Cranial nerve (CN) involvement is common in brucellosis, particularly in the sixth, seventh, and eighth CN. The acoustic nerve has been identified as the most frequently affected cranial nerve [16,17]. When Brucella toxin enters the labyrinth, it affects the cochlear system, causing damage and hearing loss [18]. According to Thoma et al., there is no adequate documentation of cases of sensorineural hearing loss in New Brunswick. Therefore, otolaryngologists were not aware of this [18]. In NB, SNHL is usually bilateral and primarily affects high frequencies, and our patient had deep bilateral SNHL affecting all frequencies.

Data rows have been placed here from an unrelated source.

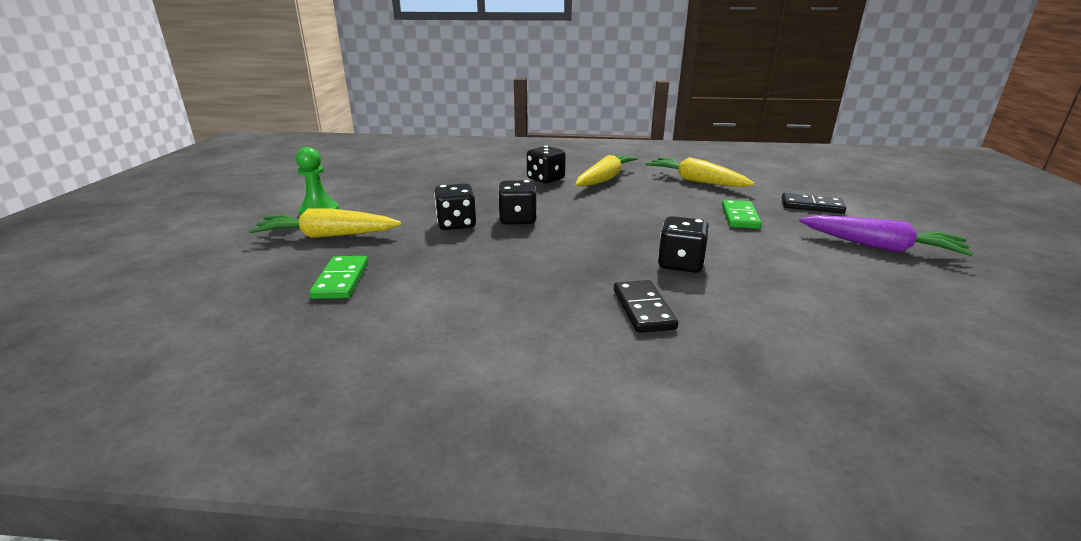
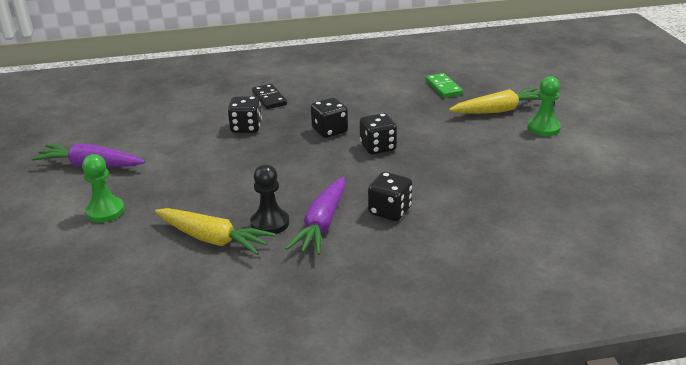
camera: 165 degrees right, 5 degrees up
(456, 224) = (421, 135): black dice -> black dice (329, 131)
(605, 179) = (322, 224): yellow carrot -> purple carrot
(648, 184) = (270, 223): none -> black pawn
(739, 217) = (186, 182): green domino -> none
(811, 206) = (105, 211): black domino -> green pawn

In NB, rifampicin, doxycycline and trimethoprim/sulfamethoxazole are effective for long periods. These chemotherapeutic agents penetrate the central nervous system and exert synergistic effects. Ceftriaxone can be added as a fourth agent to this protocol [19,20]. Our patient received doxycycline, rifampicin and ceftriaxone for six weeks.

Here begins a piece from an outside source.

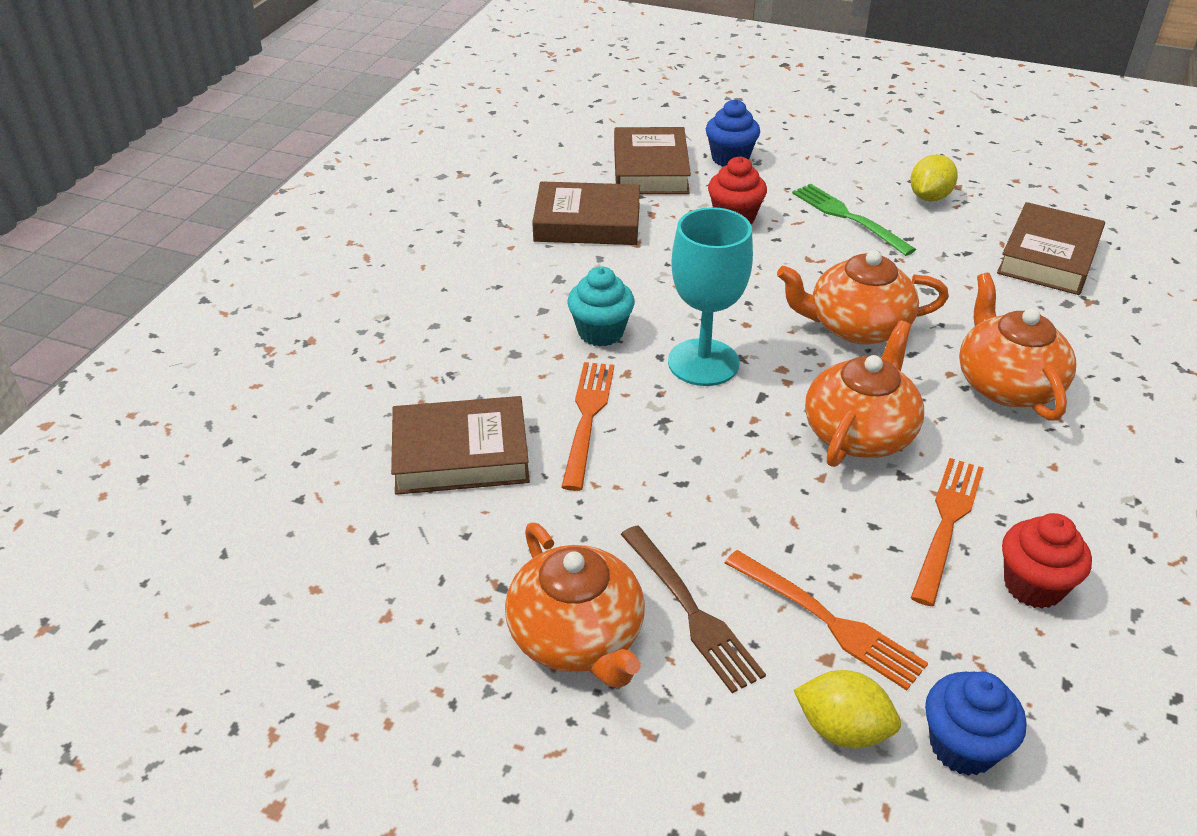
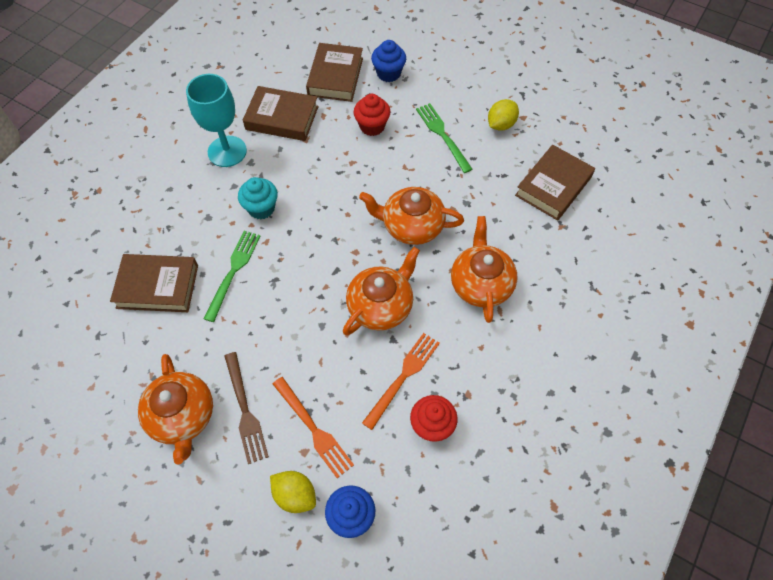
camera: 10 degrees right, 20 degrees up
(587, 418) = (233, 271): orange fork -> green fork
(703, 362) = (312, 240): turquoise goblet -> turquoise goblet (227, 151)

Brucellosis-induced CN paralysis usually improves with no residual effects after administration of antibiotics [21]. Chronic CNS infections, on the other hand, often result in permanent neurological deficits. In our patient, after six weeks of antibiotic therapy, the audiograms remained unchanged and contradicted the case report of Thomas et al. [18], who had a one-year history of bilateral high-frequency SNHL and received tetracycline and rifampicin for a total of six weeks with no improvement in hearing. In contrast, CN paralysis completely improved after treatment, according to Ucmak et al. [22].

There are only sporadic reports of SNHL as a complication of NB. One of the first reports was that of Bucher et al. [23], who diagnosed SNHL in a patient with severe chronic NB. Subsequently, Thomas et al. [18]Bedur et al. [24]Cagatay et al. [25]and Sengoz et al. [26] all reported similar results in NB patients developing SNHL. Interestingly, all reported cases (including our case) had suffered from ataxia and gate-related issues in addition to SNHL, indicating cerebellar involvement [18,23-26].

Therefore, prevention is an essential aspect of disease control and vector management is crucial when dealing with zoonotic infections. Pasteurization of milk and safe handling of raw meat are essential preventative measures. In addition, animals should be checked and vaccinated regularly. Finally, an educational program for healthcare workers and veterinarians and livestock owners should be considered. [1,2].

Otorhinolaryngologists should not overlook NB as a cause of hearing loss. It should be sought in any patient with hearing loss, particularly when other differential diagnoses have been ruled out or if the usual or demographic history puts the patient at higher risk of contracting NB.